While I love giving students control over the syllabus and asking them to bring a question and passage from the readings to each and every class discussion, sometimes it drops like a lead balloon at 8am. I always accept partial responsibility–and the “partial” is important. When I give students agency in their own education, not all of them know what to do with it and it takes some time for them to figure it out. I remind students that they get what they want to get out of my class. This isn’t a “free” ride because it’s student-centered and I’m not a “cool” professor that gives good grades that aren’t earned.
Actually, it’s a lot harder when students have so much responsibility. The conversation flops when no one reads, when no one has a question, when no one has a passage that they want to share, or when no one shows up. Moreover, it’s demoralizing to the other students who did do the work when others don’t do their share.
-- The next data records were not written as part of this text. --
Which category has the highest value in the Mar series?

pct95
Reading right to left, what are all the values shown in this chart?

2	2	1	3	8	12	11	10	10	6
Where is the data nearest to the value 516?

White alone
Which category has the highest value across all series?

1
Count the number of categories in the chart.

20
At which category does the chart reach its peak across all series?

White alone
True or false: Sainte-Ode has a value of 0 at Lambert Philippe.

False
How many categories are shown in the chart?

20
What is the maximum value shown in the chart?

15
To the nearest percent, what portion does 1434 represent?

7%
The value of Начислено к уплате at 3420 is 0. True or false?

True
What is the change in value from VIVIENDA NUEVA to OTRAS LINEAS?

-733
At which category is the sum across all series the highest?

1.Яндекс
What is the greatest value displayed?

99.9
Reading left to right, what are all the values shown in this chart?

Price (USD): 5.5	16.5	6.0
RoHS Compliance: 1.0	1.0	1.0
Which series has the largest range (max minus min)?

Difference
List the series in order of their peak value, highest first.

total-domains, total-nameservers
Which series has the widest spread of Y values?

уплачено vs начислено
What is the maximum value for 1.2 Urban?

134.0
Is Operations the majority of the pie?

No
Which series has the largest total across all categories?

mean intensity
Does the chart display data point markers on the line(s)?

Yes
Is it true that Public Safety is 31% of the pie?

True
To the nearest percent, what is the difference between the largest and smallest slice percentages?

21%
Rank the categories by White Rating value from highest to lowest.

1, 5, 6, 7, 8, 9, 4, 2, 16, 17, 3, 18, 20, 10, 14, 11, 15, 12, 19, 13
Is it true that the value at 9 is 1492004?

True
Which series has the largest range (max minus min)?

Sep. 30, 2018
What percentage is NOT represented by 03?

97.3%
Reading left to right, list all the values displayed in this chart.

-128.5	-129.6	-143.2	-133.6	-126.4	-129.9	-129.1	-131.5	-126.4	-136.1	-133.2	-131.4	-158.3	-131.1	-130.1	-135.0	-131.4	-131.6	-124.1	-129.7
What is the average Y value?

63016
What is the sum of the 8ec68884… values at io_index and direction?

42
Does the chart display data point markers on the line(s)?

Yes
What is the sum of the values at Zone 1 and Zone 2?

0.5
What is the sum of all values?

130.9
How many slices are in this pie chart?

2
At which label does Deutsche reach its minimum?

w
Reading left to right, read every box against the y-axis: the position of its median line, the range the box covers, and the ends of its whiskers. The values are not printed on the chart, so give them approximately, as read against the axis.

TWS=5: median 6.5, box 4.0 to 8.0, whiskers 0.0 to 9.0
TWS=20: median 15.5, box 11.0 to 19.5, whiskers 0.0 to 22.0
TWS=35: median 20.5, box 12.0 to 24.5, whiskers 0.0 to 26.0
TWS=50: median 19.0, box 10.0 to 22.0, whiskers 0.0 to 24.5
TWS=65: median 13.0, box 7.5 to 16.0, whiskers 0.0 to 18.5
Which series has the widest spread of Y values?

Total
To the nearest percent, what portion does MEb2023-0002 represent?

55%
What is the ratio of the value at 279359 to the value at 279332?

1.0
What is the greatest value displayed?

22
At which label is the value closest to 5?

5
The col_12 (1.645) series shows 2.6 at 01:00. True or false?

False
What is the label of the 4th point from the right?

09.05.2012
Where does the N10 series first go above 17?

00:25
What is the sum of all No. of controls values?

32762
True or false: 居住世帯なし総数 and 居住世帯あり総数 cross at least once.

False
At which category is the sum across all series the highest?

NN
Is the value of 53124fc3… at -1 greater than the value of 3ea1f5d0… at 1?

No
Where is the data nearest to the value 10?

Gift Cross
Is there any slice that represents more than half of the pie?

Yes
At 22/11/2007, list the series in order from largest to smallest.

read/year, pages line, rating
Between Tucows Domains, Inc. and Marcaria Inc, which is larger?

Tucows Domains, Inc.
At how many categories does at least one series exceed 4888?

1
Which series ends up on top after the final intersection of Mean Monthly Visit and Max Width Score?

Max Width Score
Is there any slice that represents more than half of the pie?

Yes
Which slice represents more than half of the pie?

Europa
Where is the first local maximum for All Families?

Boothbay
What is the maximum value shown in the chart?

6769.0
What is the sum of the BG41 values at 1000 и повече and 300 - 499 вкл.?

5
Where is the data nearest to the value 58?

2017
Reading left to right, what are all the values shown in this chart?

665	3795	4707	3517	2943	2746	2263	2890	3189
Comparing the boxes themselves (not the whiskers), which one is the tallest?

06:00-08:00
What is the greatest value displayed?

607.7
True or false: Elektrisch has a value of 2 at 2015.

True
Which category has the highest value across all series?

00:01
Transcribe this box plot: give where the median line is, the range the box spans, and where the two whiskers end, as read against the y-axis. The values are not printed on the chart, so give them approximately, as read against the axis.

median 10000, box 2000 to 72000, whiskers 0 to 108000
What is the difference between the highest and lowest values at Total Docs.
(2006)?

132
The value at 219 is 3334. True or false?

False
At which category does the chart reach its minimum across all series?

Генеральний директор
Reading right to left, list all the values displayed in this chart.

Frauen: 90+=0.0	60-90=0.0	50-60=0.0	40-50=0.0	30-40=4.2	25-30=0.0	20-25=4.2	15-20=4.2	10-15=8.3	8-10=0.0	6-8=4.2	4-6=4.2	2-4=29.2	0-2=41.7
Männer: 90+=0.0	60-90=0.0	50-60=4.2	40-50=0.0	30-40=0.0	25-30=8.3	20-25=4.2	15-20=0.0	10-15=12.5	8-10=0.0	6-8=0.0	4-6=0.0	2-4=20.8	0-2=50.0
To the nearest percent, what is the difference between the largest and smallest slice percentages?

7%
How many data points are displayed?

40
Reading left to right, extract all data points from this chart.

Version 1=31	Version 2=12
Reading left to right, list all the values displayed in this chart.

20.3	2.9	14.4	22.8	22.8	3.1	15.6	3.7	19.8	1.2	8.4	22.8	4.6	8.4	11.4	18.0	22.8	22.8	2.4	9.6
Giving students more control can also burden hard-working students more than others. Student-centered classes depend on trust and accountability, so there’s much more community building that needs to happen–and that takes time away from the course material, but I think it’s worth that time.
When any of the above flops happen, it’s also a lot harder not to walk out and end class early. It’s harder to stay and dwell in the discomfort and problem-solve with students, ask them to answer for themselves, “Do you think you’re contributing equally to this class discussion?” Planning a conversation about accountability can help bring students together and realize how much they depend on one another.
Reminding them that it’ll show in their final grade is just a threat that sounds like every threat they’ve heard since the beginning of their education. But reminding them that the class is basically functioning like a team makes students approach attendance and participation differently. So ask them:
- What do you think you’re contributing as a participant? As a listener?
- What are you doing well?
- What could you be doing better?
- What do you want to get out of this class?
- How can your instructor help you reach those goals?”
I hope this helps you, my fellow morning warriors. The struggle is real. May all the caffeine and chocolate croissants you need to get going in the morning be in your future.